▸ **Listed records**
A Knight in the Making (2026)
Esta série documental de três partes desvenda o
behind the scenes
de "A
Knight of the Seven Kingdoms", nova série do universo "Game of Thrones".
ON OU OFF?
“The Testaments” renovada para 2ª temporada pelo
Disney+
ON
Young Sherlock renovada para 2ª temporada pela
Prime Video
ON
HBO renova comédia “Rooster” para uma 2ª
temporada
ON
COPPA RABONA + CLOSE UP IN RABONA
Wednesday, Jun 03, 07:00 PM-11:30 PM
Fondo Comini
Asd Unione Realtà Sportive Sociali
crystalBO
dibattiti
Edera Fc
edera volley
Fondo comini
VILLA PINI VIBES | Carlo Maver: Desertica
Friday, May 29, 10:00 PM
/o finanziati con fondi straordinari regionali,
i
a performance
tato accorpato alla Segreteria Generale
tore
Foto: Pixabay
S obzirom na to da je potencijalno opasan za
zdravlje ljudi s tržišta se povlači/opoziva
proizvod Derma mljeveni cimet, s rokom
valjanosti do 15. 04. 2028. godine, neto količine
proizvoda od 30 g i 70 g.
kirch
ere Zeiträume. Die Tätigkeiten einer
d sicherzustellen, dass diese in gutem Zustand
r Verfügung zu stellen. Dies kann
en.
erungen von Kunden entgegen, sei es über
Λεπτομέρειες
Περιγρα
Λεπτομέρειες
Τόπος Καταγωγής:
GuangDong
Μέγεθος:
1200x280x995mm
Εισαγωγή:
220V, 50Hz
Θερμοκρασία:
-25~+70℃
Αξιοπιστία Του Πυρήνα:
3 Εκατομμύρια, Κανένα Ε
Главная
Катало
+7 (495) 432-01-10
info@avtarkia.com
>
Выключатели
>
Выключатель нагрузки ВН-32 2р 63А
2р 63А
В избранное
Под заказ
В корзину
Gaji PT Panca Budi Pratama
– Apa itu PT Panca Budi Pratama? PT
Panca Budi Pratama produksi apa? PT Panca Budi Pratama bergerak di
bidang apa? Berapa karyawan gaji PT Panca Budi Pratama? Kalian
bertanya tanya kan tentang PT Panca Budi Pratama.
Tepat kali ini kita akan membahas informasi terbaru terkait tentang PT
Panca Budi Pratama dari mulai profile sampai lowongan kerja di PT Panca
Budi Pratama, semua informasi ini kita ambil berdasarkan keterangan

▸ **Task details**
Return the full material unchanged.

▸ **Solution**
A Knight in the Making (2026)
Esta série documental de três partes desvenda o
behind the scenes
de "A
Knight of the Seven Kingdoms", nova série do universo "Game of Thrones".
ON OU OFF?
“The Testaments” renovada para 2ª temporada pelo
Disney+
ON
Young Sherlock renovada para 2ª temporada pela
Prime Video
ON
HBO renova comédia “Rooster” para uma 2ª
temporada
ON
COPPA RABONA + CLOSE UP IN RABONA
Wednesday, Jun 03, 07:00 PM-11:30 PM
Fondo Comini
Asd Unione Realtà Sportive Sociali
crystalBO
dibattiti
Edera Fc
edera volley
Fondo comini
VILLA PINI VIBES | Carlo Maver: Desertica
Friday, May 29, 10:00 PM
/o finanziati con fondi straordinari regionali,
i
a performance
tato accorpato alla Segreteria Generale
tore
Foto: Pixabay
S obzirom na to da je potencijalno opasan za
zdravlje ljudi s tržišta se povlači/opoziva
proizvod Derma mljeveni cimet, s rokom
valjanosti do 15. 04. 2028. godine, neto količine
proizvoda od 30 g i 70 g.
kirch
ere Zeiträume. Die Tätigkeiten einer
d sicherzustellen, dass diese in gutem Zustand
r Verfügung zu stellen. Dies kann
en.
erungen von Kunden entgegen, sei es über
Λεπτομέρειες
Περιγρα
Λεπτομέρειες
Τόπος Καταγωγής:
GuangDong
Μέγεθος:
1200x280x995mm
Εισαγωγή:
220V, 50Hz
Θερμοκρασία:
-25~+70℃
Αξιοπιστία Του Πυρήνα:
3 Εκατομμύρια, Κανένα Ε
Главная
Катало
+7 (495) 432-01-10
info@avtarkia.com
>
Выключатели
>
Выключатель нагрузки ВН-32 2р 63А
2р 63А
В избранное
Под заказ
В корзину
Gaji PT Panca Budi Pratama
– Apa itu PT Panca Budi Pratama? PT
Panca Budi Pratama produksi apa? PT Panca Budi Pratama bergerak di
bidang apa? Berapa karyawan gaji PT Panca Budi Pratama? Kalian
bertanya tanya kan tentang PT Panca Budi Pratama.
Tepat kali ini kita akan membahas informasi terbaru terkait tentang PT
Panca Budi Pratama dari mulai profile sampai lowongan kerja di PT Panca
Budi Pratama, semua informasi ini kita ambil berdasarkan keterangan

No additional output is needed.